I down loaded a fresh copy of HiFiLES and succeeded in compiling it. The two testcases are run very well.

However there is error when I ran 3dSD7003 case? The error message shows "WARNING: UNable to assign value to option equation" Fatal error 'required option not set: equation 'at ../src/input.cpp:616

[mlopez14]

Do you need help here or did you close the issue because you found a solution?

[popstar0426]

I have found the solution.

[popstar0426]

Hi: I added "turb_model = 1" in the input file. It showed "3D source term not implemented yet". What is the problem?

Best regards!

[mlopez14]

That it may not be implemented in hexahedral elements yet.

[popstar0426]

Do you mean the RANS model ("turb_model") can not implemented in hexahedral elements?

[mlopez14]

No, I mean that it has not been implemented yet in 3d. On Tue, Jul 7, 2015 at 5:51 PM popstar0426 notifications@github.com wrote:

Do you mean the RANS model ("turb_model") can not implemented in hexahedral elements?

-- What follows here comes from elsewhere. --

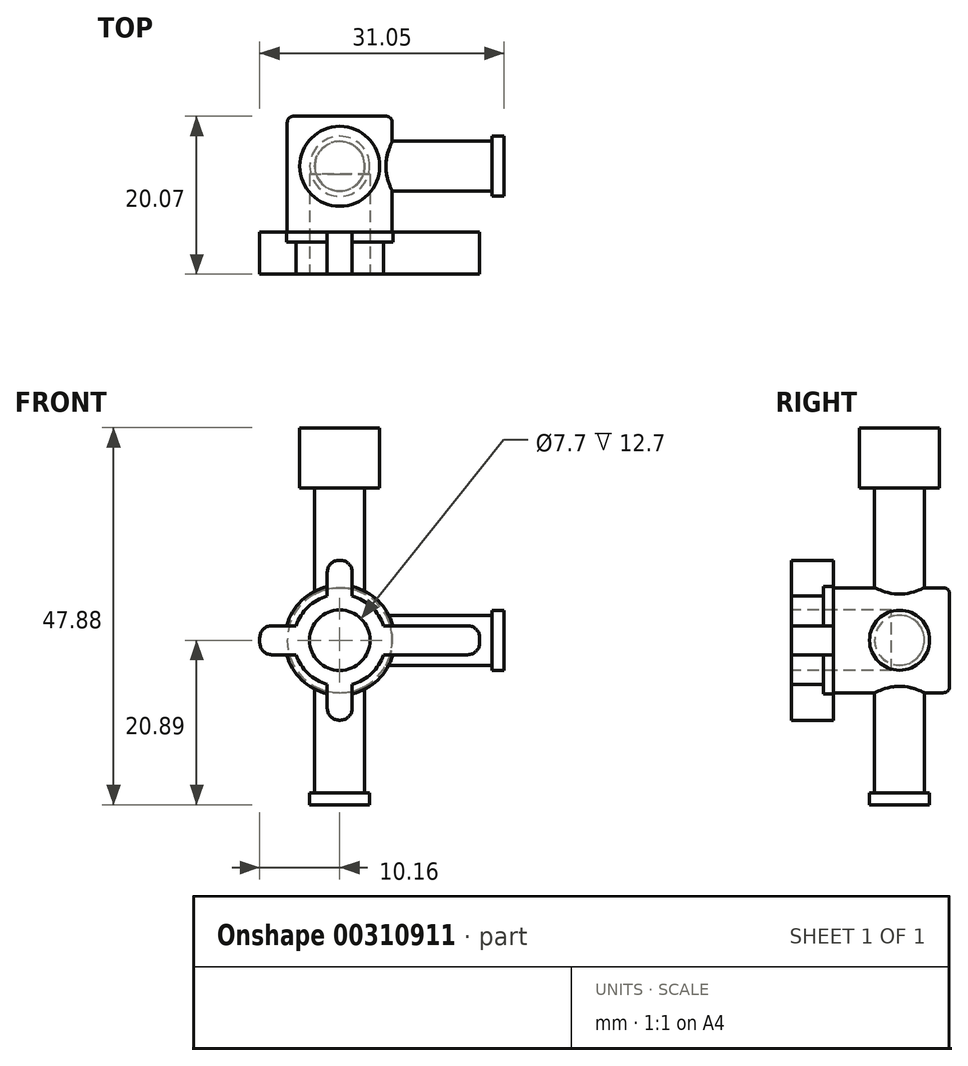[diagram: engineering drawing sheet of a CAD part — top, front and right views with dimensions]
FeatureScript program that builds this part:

— Reply to this email directly or view it on GitHub https://github.com/HiFiLES/HiFiLES-solver/issues/70#issuecomment-119386711 .

[popstar0426]

How can I solve it?

[popstar0426]

Hi:

I changed to LES with WALE SGS model. It can be run. Question: at the beginning, I did not specify any turb_model in the input file. What kind of simulation is it running? When I specify turb_model = 1, does the SA RANS model will be used? If I specify "LES 0", there is no SGS model used in the simulation. Does this mean a Implicit LES will be used?

Best regards!

[mlopez14]

Correct, LES 0 it would be implicit LES, and turb_model = 1 would be SA RANS.

[popstar0426]

If I did not specify any turb_model, does HiFiLES solve Navier-stokes equations directly? If the mesh is fine enough, is it a DNS simulation?

Best regards!

[mlopez14]

Yes to both questions: HiFiLES solves the Navier-Stokes equations directly, and if the mesh is fine enough you have DNS.